ACTION ITEM.
Every line of the data that contains the string "which" must be copied.

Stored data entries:
■ ■ ■ ■
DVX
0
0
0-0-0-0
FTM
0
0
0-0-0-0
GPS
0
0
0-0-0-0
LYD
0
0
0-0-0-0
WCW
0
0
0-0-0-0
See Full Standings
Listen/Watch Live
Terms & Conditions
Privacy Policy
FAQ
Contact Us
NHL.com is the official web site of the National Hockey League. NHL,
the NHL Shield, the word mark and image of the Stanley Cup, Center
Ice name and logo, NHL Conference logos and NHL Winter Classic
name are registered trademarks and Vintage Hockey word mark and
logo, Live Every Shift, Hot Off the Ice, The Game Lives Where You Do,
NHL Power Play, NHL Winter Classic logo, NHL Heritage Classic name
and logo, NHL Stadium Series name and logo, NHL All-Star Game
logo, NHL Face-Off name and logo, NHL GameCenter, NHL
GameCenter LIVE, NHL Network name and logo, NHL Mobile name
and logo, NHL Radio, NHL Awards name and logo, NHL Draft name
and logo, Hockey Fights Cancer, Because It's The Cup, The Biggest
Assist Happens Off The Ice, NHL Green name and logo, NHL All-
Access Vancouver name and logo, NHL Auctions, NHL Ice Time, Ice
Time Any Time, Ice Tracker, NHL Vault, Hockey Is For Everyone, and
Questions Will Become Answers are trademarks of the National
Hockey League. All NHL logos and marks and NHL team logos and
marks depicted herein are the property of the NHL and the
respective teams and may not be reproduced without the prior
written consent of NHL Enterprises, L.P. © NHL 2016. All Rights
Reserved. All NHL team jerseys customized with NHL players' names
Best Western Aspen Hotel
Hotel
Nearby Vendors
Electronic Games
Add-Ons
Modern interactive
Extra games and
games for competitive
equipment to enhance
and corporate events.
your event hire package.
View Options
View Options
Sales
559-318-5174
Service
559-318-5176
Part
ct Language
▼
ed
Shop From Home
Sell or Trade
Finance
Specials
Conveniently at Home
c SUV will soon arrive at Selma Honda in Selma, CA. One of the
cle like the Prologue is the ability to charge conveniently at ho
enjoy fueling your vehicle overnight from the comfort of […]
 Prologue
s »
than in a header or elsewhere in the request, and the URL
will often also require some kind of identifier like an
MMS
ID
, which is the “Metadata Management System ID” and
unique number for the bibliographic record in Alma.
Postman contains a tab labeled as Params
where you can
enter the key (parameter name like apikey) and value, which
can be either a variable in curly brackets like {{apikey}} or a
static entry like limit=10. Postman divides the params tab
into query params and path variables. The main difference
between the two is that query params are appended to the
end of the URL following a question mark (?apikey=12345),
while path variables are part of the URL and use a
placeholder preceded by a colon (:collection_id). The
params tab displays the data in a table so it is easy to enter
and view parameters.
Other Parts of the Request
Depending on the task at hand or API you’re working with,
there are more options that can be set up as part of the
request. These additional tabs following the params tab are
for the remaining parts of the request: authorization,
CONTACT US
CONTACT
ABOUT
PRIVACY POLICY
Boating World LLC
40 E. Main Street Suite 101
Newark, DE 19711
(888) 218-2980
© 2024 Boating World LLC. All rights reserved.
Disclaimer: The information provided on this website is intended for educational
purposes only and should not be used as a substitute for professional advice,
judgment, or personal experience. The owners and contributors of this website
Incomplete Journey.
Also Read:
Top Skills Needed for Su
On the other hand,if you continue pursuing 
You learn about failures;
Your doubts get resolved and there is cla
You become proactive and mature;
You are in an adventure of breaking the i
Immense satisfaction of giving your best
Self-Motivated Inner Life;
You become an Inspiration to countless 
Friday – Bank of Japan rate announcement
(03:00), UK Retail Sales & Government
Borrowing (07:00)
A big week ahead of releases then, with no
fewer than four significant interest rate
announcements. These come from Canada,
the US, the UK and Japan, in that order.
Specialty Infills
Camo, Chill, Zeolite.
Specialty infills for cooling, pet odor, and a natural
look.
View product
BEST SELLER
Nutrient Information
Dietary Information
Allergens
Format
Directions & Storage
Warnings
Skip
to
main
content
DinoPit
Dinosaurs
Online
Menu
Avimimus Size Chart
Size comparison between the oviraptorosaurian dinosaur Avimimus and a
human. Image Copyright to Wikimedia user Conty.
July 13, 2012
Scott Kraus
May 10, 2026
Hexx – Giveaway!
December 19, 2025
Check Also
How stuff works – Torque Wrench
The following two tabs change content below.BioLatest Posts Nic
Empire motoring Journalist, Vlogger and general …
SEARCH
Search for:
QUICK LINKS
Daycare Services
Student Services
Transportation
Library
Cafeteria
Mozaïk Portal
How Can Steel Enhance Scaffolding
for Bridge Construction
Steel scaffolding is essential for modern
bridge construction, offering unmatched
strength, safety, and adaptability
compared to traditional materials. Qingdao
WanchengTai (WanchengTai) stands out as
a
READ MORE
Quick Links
■ ■ ■ ■
WRITTEN SOLUTION.
, which is the “Metadata Management System ID” and
enter the key (parameter name like apikey) and value, which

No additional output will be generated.